Encontro na Band teve confronto de dados, discussão sobre PCC, tarifas dos Estados Unidos e disputa pelo protagonismo de investimentos federais e estaduais
Os candidatos ao Governo de São Paulo Tarcísio de Freitas (Republicanos) e Fernando Haddad (PT) participaram, neste domingo (9), na Band, do primeiro debate do primeiro turno. O encontro foi marcado pela confrontação de dados e pela tentativa dos dois candidatos de ampliar a disputa estadual para temas da política nacional.
Sem ataques pessoais predominantes, Tarcísio concentrou sua participação na defesa dos resultados de sua gestão, enquanto Haddad questionou indicadores apresentados pelo governador e destacou investimentos e ações do governo federal em São Paulo. O petista também buscou associar Tarcísio ao ex-presidente Jair Bolsonaro, enquanto o governador passou, ao longo do debate, a defender o aliado e a fazer críticas ao governo Lula.

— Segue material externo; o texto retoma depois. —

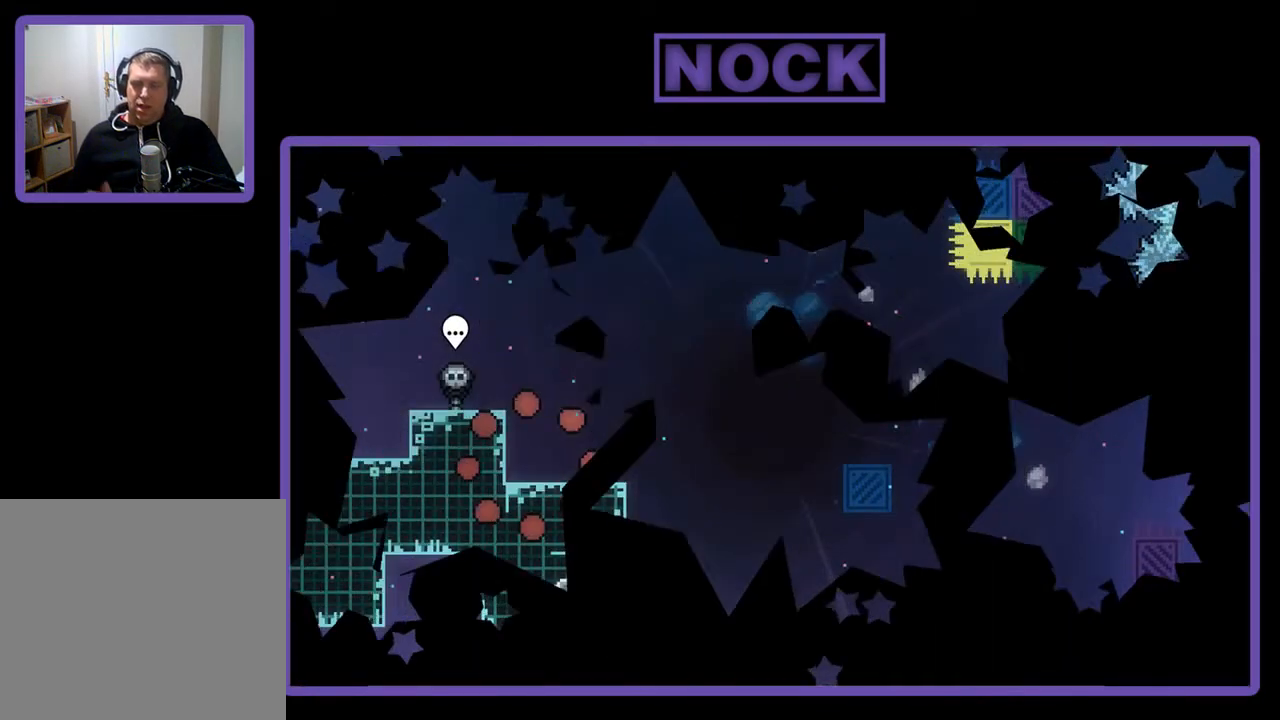
{"buttons": [], "left_stick": "center", "events": []}
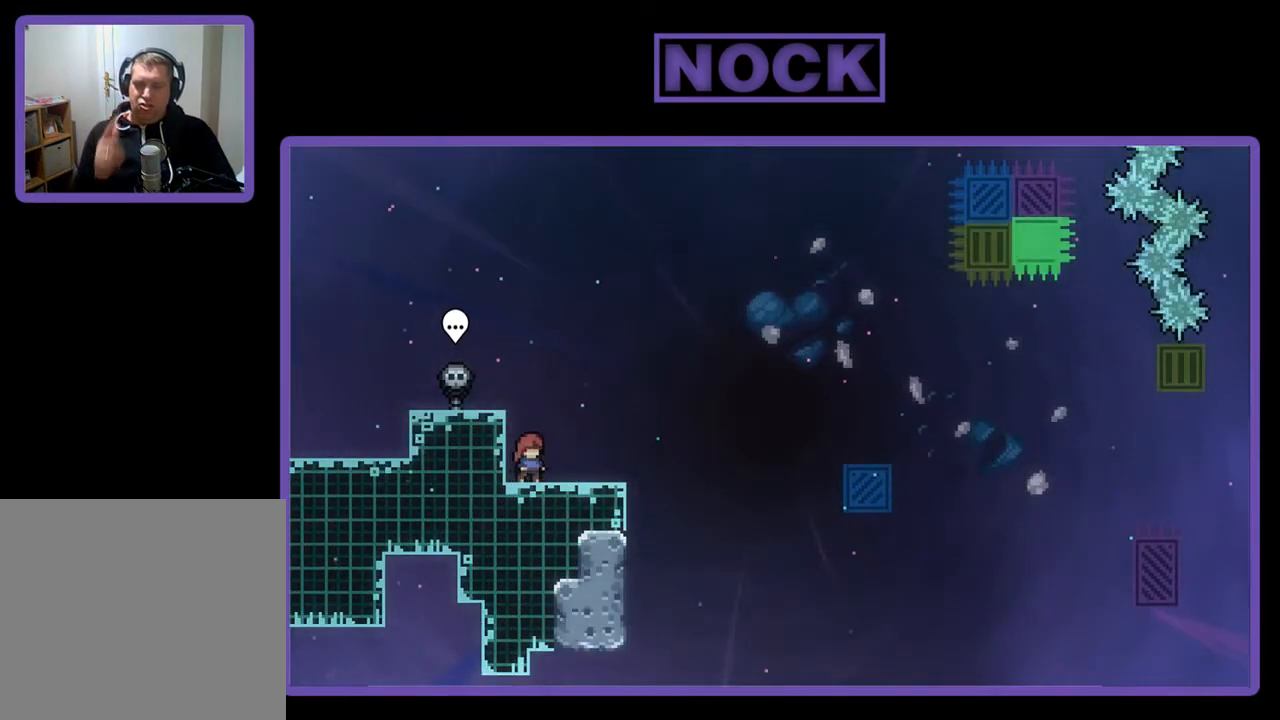
{"buttons": [], "left_stick": "center", "events": []}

Educação abre confronto de números
Na educação, Haddad afirmou que São Paulo perdeu posições em indicadores de qualidade do ensino médio e citou desempenho inferior à média nacional na alfabetização de crianças na idade adequada. Também criticou a utilização de plataformas digitais na rede estadual.
Tarcísio rebateu destacando a expansão do ensino profissionalizante, das escolas de tempo integral e de programas de recuperação da aprendizagem. Segundo o governador, o número de estudantes do ensino médio em formação regular e profissional passou de 12% para 42%.
Segurança e crime organizado elevam temperatura
A segurança pública esteve entre os principais pontos de divergência. Tarcísio defendeu os resultados de sua administração e citou operações de inteligência, aumento do efetivo policial e ações destinadas a atingir financeiramente organizações criminosas.
Haddad direcionou críticas especialmente aos indicadores de violência contra a mulher e defendeu a criação de um gabinete institucional de segurança pública, reunindo governo estadual, polícias, Ministério Público, Polícia Federal, Receita Federal e Coaf para ampliar o compartilhamento de inteligência e o combate financeiro às facções.
Um dos momentos mais tensos ocorreu quando Tarcísio mencionou uma fotografia de Haddad ao lado de uma mulher que, segundo o governador, estaria ligada ao tráfico de drogas na Favela do Moinho. Haddad reagiu, questionou por que ela não havia sido presa naquele momento caso sua atuação criminosa fosse conhecida e afirmou que o enfrentamento ao crime organizado não pode se limitar à ação ostensiva.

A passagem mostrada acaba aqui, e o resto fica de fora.